Ci perdonerà Matteo Renzi se proprio non riusciamo a condividere il suo spavaldo ottimismo. Tanta sicumera ci appare del tutto inappropriata osservando la realtà. Non si tratta di essere gufi. Ma neanche siamo allocchi. Il nostro pessimismo trova fondate ragioni nella condizione degli italiani, in generale, e della destra politica, in particolare. In primo luogo, le stime fornite dall’Istat sull’economia del Paese confermano ciò che sapevamo e che solo gli illusi o i partigiani renziani potevano negare. L’Italia, dal punto di vista del sistema produttivo, è un Paese morente. Una manovra aggiuntiva per la correzione dei conti di finanza pubblica sarebbe soltanto l’ennesimo colpo di vanga scagliato sulla testa degli italiani.
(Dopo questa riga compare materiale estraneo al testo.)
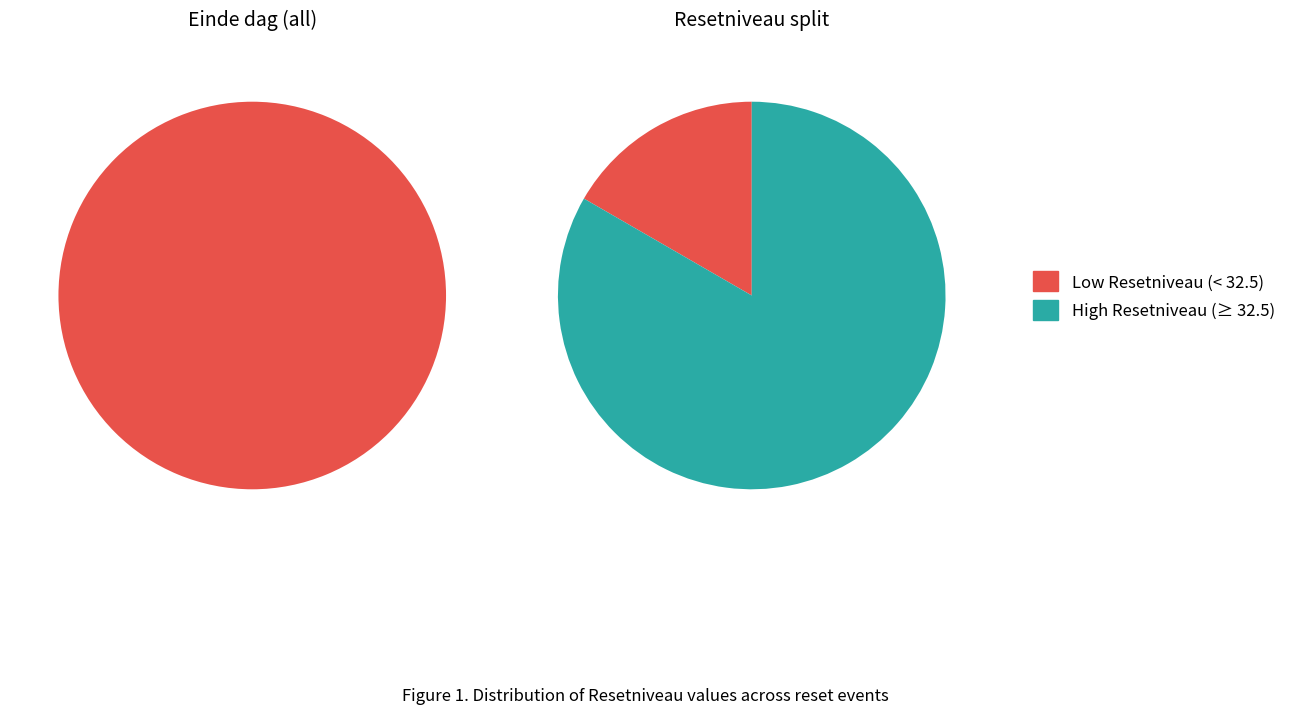

Is it true that 2024-07-11 is 17% of the pie?

False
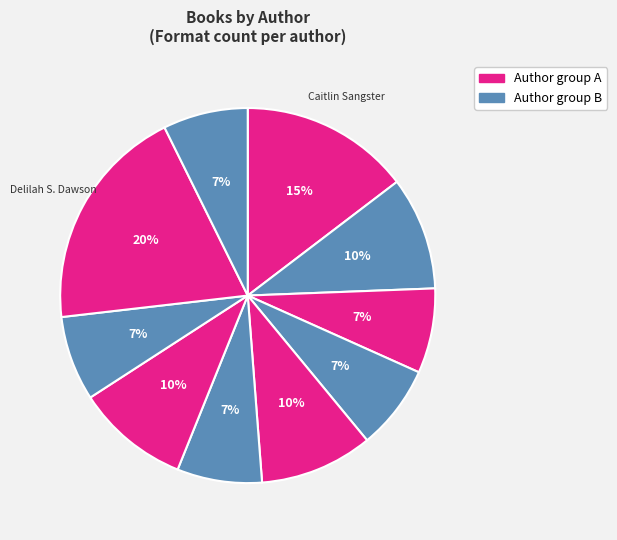

How many slices are in this pie chart?

10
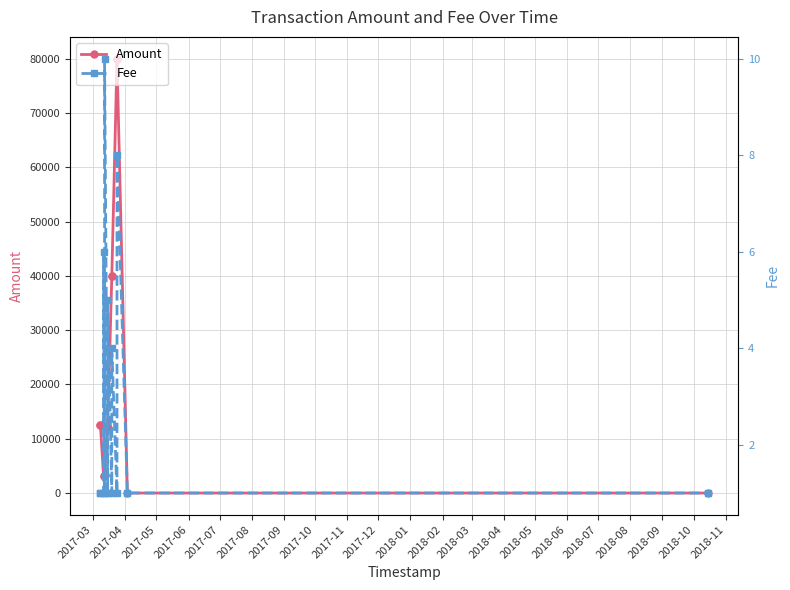

True or false: Amount and Fee intersect in this chart.

False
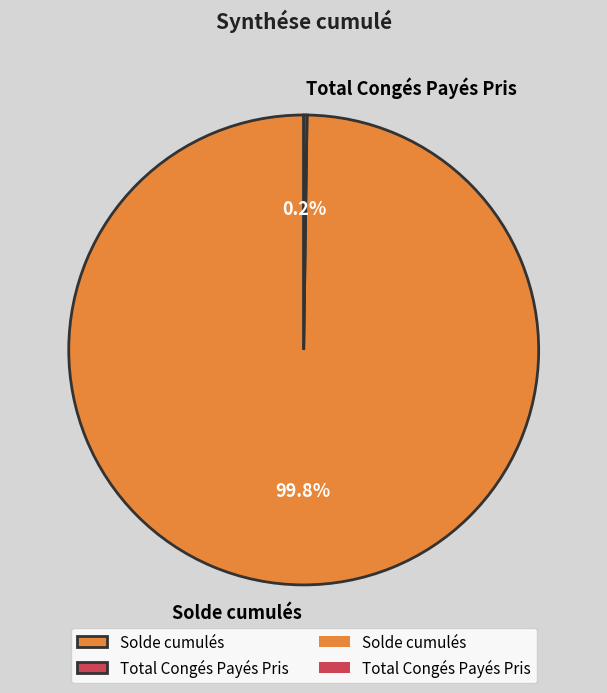

Which slice is the largest?

Solde cumulés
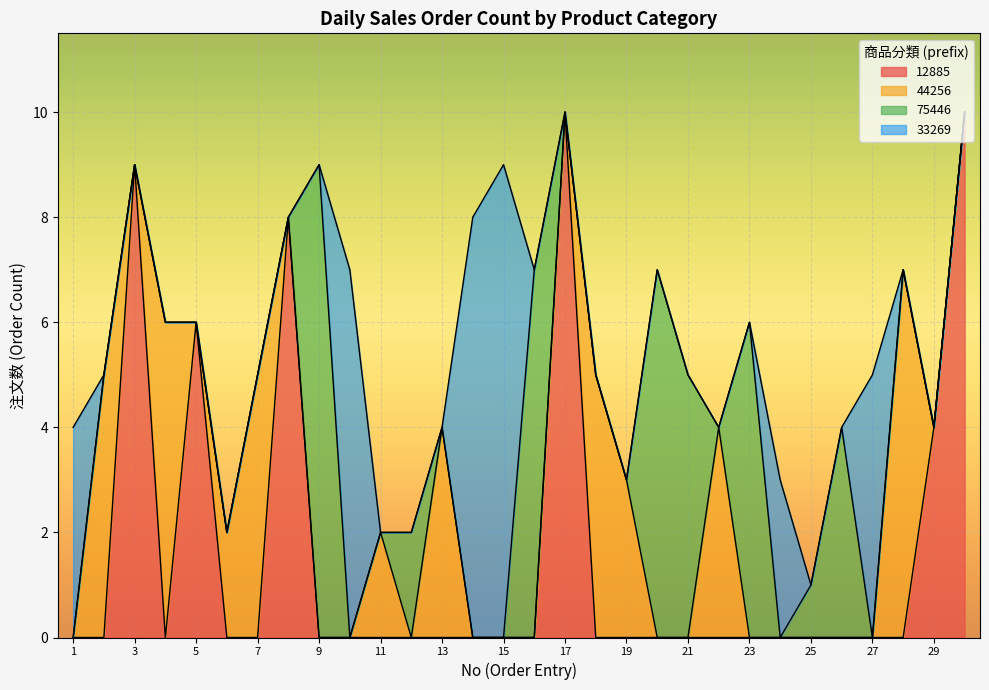

What is the highest value of the 12885 series?

10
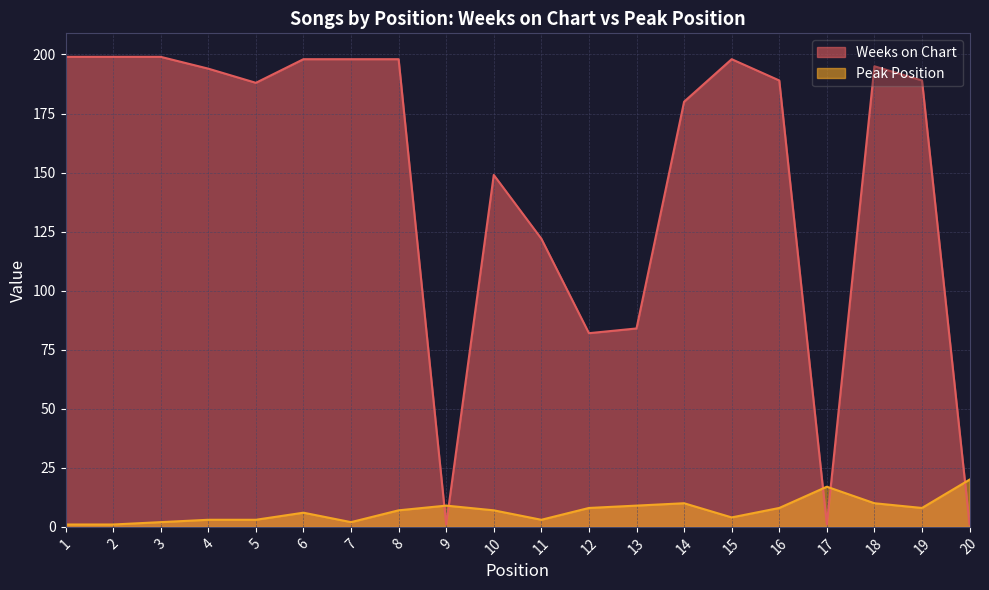

Rank the series at 1 from highest to lowest value.

Weeks on Chart, Peak Position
Il fatto che si annunci qualche piccola riforma, o si ritocchi qua e là la normativa per aiutare la crescita, non serve. Anche i bambini sanno che non ci si risveglia dallo stato di coma vegetativo ingoiando aspirine. L’Italia ormai è stretta in una morsa mortale tra le politiche di austerity imposte dall’Europa e la propria ancestrale incapacità a fare a meno di un apparato statale-burocratico che annienta la voglia di intraprendere anche nei più volenterosi. A ciò si aggiunga la scelta di fondo di una classe di governo che ha inteso favorire, attraverso una politica fiscale a dir poco demenziale, la rendita rispetto agli investimenti. La maggioranza delle micro e piccole imprese, ancora in vita, che un’idea da sviluppare l’avrebbe, deve fare i conti con la quasi estinzione del meccanismo del credito.
Dopo “Basilea 3”, i requisiti grazie ai quali ottenere un’ adeguata classe di merito –un rating- che consenta l’accesso ai finanziamenti creditizi, sono pressoché proibitivi. Per un imprenditore entrare in banca in questo momento a chiedere sostegno finanziario è come per un cittadino recarsi in ospedale e trovare alla porta un cartello che dica: “ Vietato l’ingresso ai malati”. Per rimettere di nuovo in piedi il Paese non basta più una scossa di assestamento, è necessario un sisma di magnitudo di intensità 8 della scala Richter, perché si sia costretti tutti insieme a ricostruire dalle fondamenta, con altro spirito e con altre regole.
A partire dalla ricollocazione geopolitica dell’Italia la quale, negli ultimi tempi di non-politica estera dei governi Monti, Letta e Renzi, ha assunto di fatto una posizione ancillare rispetto alla politica suicida praticata dall’asse di traino germanico-americano, che ci sta conducendo alla rovina. Nel quadro più ampio della crisi del Paese si innesta, poi, la condizione di forte disorientamento di cui è preda la destra. Ben inteso, il disagio non trova radici nelle contorsioni politiche e personali di personaggi all’Alfano. Quel che fanno e dicono gli esponenti di Ncd è del tutto ininfluente. Il problema è ben più profondo.
E serio. Sebbene la destra abbia una matrice plurale, perché generata da un pensiero eterogeneo, tuttavia è stato possibile identificare alcuni tratti connotativi che hanno funzionato da comune denominatore per tutte le sue declinazioni. Sono i cosiddetti “valori perenni”, come li definiva Giuseppe Prezzolini, il padre nobile del conservatorismo italiano del Novecento, cioè quegli elementi naturali e fondamentali della società che l’uomo di destra considera alla stregua di parametri vitali, indicatori di sopravvivenza di una civiltà. La proprietà privata, la famiglia, la patria e la religione. A ben vedere, nel tempo storico della “società liquida” di cui parla Zygmunt Bauman questi assiomi, iscritti nel Dna di una parte della comunità, sono stati in assoluto i più vilipesi e messi in discussione.
Anche la religione, intendendo per essa l’aspirazione alla sacralità dell’esistenza, non ha fatto eccezione. Lo diciamo da laici che riconoscono, comunque, al cristianesimo una funzione costitutiva nella coscienza profonda della civiltà occidentale. E’ da tutto ciò che deriva il nostro pessimismo. Esso non attiene semplicemente alle sorti di questo o di quel governo, ma guarda alla sopravvivenza di un sistema sociale che, per quanto fallace, carente, disarmonico e, spesso, ingiusto resta pur sempre il nostro sistema. La civiltà in cui siamo nati e intendiamo restare. Lo vogliano o no tutti i nostri nemici. Comprenderete perché questo Renzi, più sembiante a un Romolo Augustolo che a un novello Cesare, non ci piace e non ci convince. Oggi si tratta di stringere i denti nell’attesa, speriamo non vana, di riprenderci il nostro futuro. Ci appartiene.